日本産ブランド守って売り込め 政府、ASEANで保護制度の拡大検討 (産経新聞)



 ■神戸ビーフや夕張メロン 

 地域の農林水産物や食品をブランドとして保護する「地理的表示(GI)保護制度」について、政府が、日本ブランドを海外でも保護するため、東南アジア諸国連合(ASEAN)各国との相互保護を拡大することを検討していることが8日、分かった。GI制度を持ち、輸出の増加が見込まれるインドネシアなどとの協力を進める。相互保護が認められれば、日本で登録したGI産品が自動的に相手国でも保護される。

 農林水産省は、昨年6月にベトナムと、同3月にはタイと、相互保護に向けた協力を開始することで合意した。まずは、GI産品を互いに申請し、保護する実証事業を実施し、本格的な相互保護を目指している。今後はインドネシアなどGI制度を既に導入している国と相互保護の協議を進める方針。

 農水省がASEANを重視するのは、平成29年の農林水産物・食品の輸出額が前年比18・9%増の1399億円と規模も伸び率も大きい有力な市場だからだ。一方で日本産品の人気を利用し、コメの外装袋に「コシヒカリ」と表示したり、メロンに「ジャパニーズマスクメロン」という商品名をつけたりと、模倣品が出回っており、対策が急務となっている。

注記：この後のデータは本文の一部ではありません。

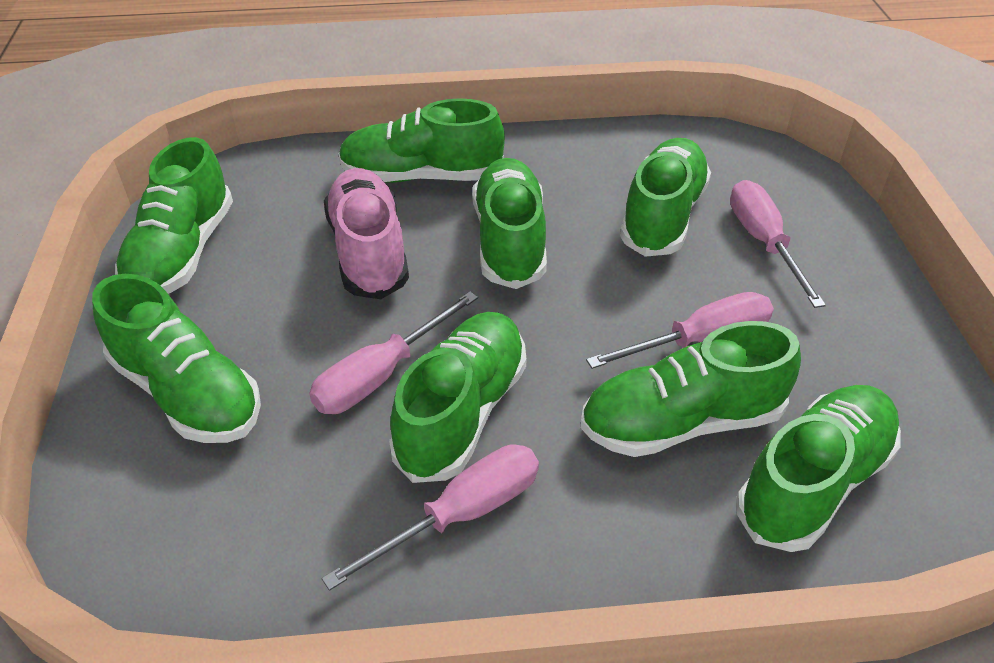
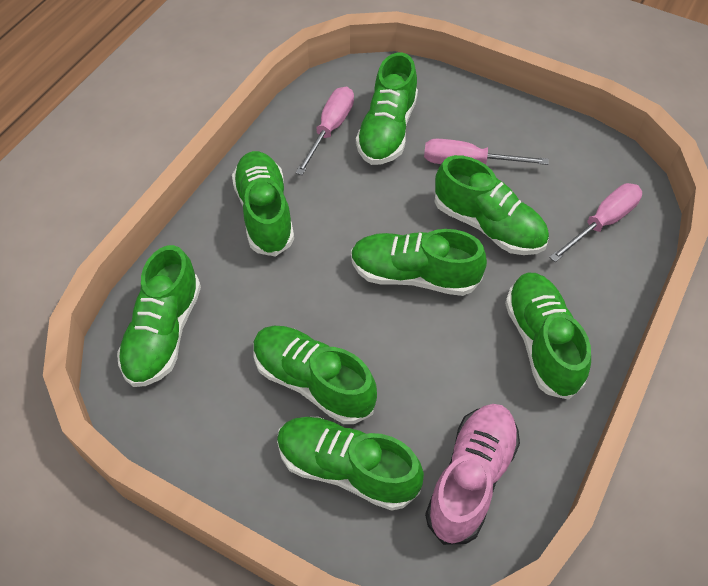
pink screwdriver: 4 -> 3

 農水省はGI制度の相互保護をてこに、GI以外の農産品についても、海外での品種保護につなげたい考え。農水省は28年度から、国外での不正栽培を防ぐため、海外での品種登録への支援を実施しており、これまで約五百数十件が中国や韓国などに登録されている。

 平昌五輪ではカーリングの女子日本代表が韓国産イチゴを絶賛したことで、日本から流出した品種をもとに開発された経緯が注目された。政府は知的財産でもある農産物の品種を保護し、輸出拡大を目指す。